According to a recent study, consumers are more price-sensitive today than ever: more than three-quarters of them (75%) fear that inflation will drive up the prices of essential goods and expensive items, forcing them to cut back on overall spending. Supply chain pressures and geopolitical tensions exacerbate this challenge for both consumers and retailers, with 73% of European shoppers fearing price increases aimed at offsetting rising theft and crime.

Discounts, markdowns, special offers, and price matching with competitors are well-known methods to retain consumers. However, managing these represents a colossal task still requiring too much manual intervention and outdated software to process data. Too often, pricing decisions throughout the product lifecycle rely on incomplete historical data or simplified methods.

This is why it is now necessary for retailers to adopt artificial intelligence (AI) to optimize and guide their pricing strategy. AI offers concrete financial advantages through three key functionalities: detailed demand forecasting, advanced price elasticity modeling, and real-time markdown optimization. These are tasks that could be performed by a human but would require infinitely more time and money.

AI offers significant opportunities to improve retailers' margins and revenues. Indeed, while traditional pricing models make it difficult to achieve tangible gains, integrating AI models into existing systems eliminates the time needed for training and upskilling individuals to provide informed pricing recommendations. Thanks to AI, product category managers and pricing analysts gain complete visibility into retail industry data.

A fashion retailer implemented an AI-based pricing solution in just 16 weeks, seamlessly integrating it with its existing ERP. The AI module automatically incorporated pricing recommendations into the retailer's planning system, enabling teams to quickly analyze and validate them. This approach led to a 5% increase in margins within three months without affecting ongoing operations.

This example illustrates how AI can become a true optimization lever for teams. And this is just the beginning. So, how can retailers collaborate with AI to refine their pricing strategy and improve their margins?

Three Essential AI Models

Three AI models can help define and implement effective pricing strategies: generative models (GenAI), machine learning algorithms, and cognitive models. Well-trained GenAI models have proven effective in anticipating pricing trends, proposing alternative pricing strategies, and simulating the impact of various promotional campaigns on consumer behavior. They have also convinced many retailers of their ability to generate and test alternative pricing scenarios upfront, preventing teams from engaging in strategies without tangible proof of their effectiveness on purchase decisions. For example, a fashion company used generative AI to design personalized discounts during Black Friday, increasing its revenue by 12% and margins by 9%.

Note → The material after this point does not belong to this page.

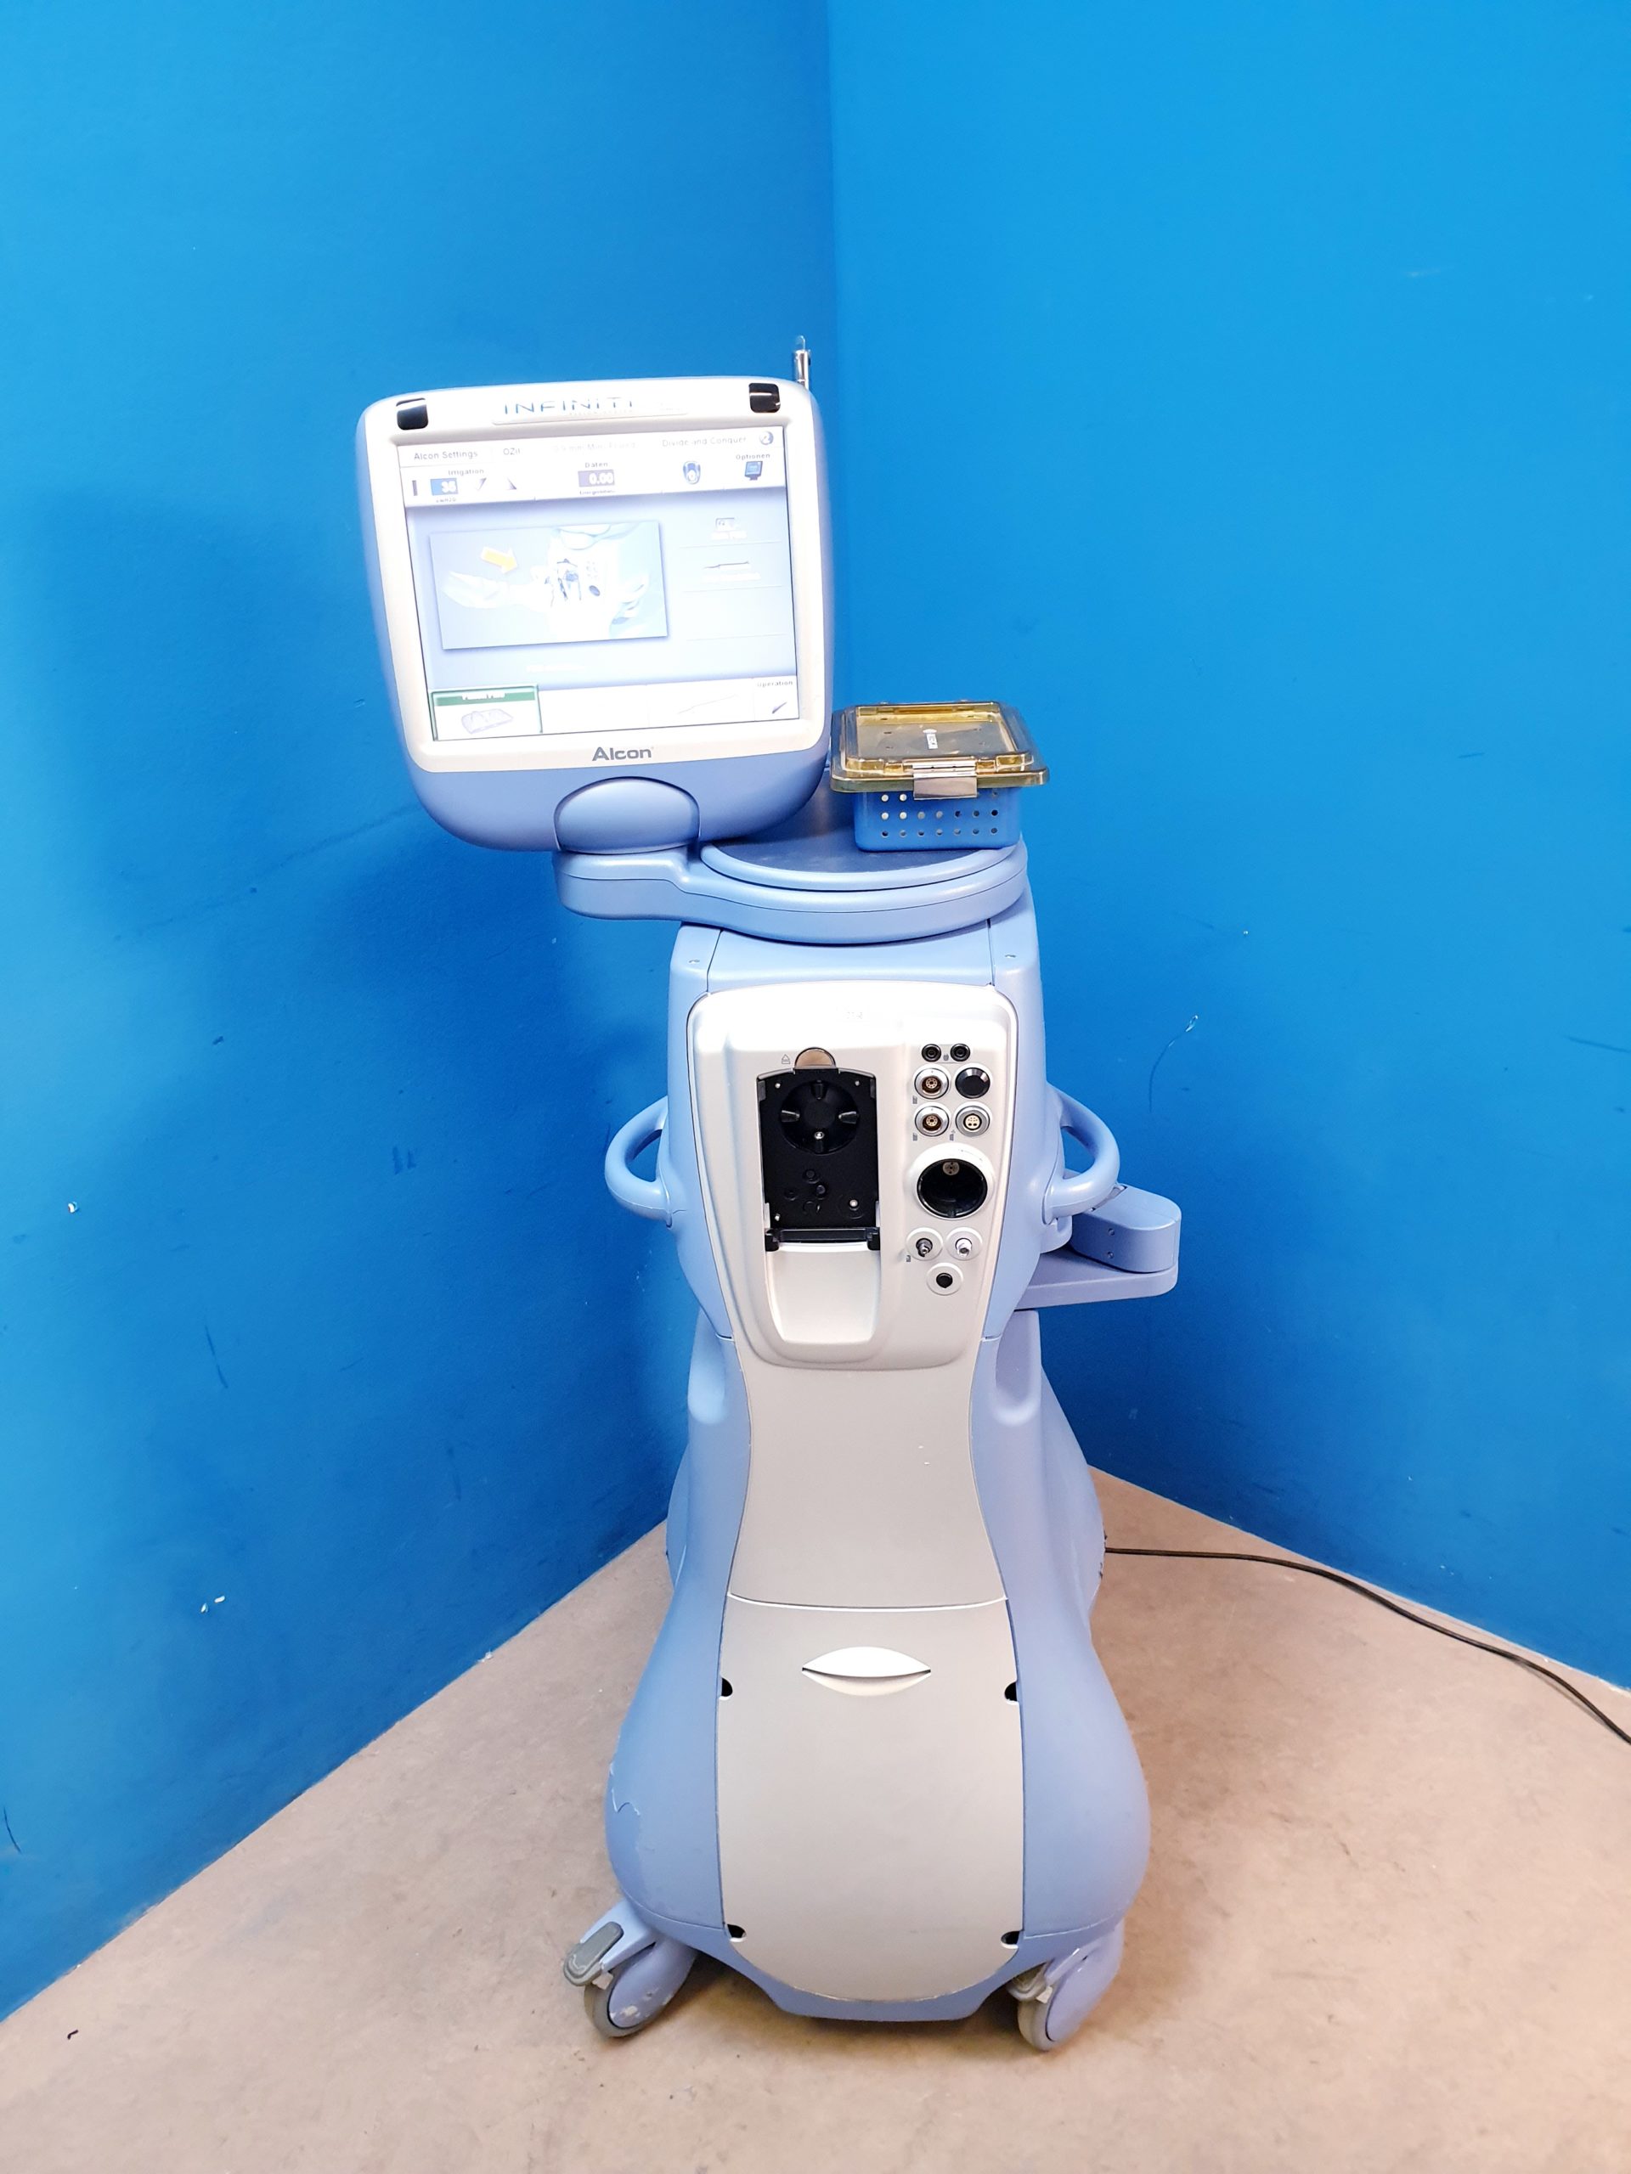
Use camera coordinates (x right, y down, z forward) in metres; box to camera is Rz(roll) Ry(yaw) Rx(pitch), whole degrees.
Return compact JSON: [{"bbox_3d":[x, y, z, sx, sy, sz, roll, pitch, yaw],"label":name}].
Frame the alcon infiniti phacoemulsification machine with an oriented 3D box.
[{"bbox_3d":[0.011,0.140,1.583,0.723,1.545,0.675,-1,24,3],"label":"alcon infiniti phacoemulsification machine"}]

Some retailers use machine learning algorithms to continuously optimize their pricing models, taking into account historical sales, past promotions, and changes in consumer demand. One of the main advantages of machine learning-based pricing models is their ability to improve over time through continuous analysis of large datasets to refine pricing decisions. A sneaker brand adjusted real-time prices of its most in-demand and limited-edition products, increasing sales by 15% and total revenue by 10% through progressive price reductions.

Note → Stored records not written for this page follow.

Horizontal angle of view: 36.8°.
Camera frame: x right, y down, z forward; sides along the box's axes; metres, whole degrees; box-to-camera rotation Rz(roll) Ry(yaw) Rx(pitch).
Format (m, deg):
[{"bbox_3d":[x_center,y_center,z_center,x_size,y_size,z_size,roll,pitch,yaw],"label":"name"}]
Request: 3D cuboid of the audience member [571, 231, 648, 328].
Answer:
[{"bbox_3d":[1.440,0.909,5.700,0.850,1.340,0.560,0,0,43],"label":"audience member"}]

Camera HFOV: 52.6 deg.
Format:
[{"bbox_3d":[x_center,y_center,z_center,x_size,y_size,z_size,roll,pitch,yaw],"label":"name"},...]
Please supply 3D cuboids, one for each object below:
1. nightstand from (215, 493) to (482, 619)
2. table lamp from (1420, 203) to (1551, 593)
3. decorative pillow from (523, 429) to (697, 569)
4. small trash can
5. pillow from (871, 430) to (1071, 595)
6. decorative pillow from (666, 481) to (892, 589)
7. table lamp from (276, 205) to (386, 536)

Finally, the use of cognitive AI becomes essential due to its ability to integrate external factors, such as economic conditions, competitive prices, local events, and consumption trends, to optimize pricing decisions. Without cognitive AI, these essential external factors for understanding purchasing behavior cannot be effectively integrated into the pricing strategy. A winter coat retailer used cognitive AI to adjust prices based on weather forecasts, extending full-price sales by three weeks and improving its gross margin by 7%.

Retailers have a wealth of high-value data that an appropriate AI model can turn into commercial growth levers. Data visibility is improved, and intelligent automation is realized through a pricing strategy perfectly aligned with revenue goals and customer demands.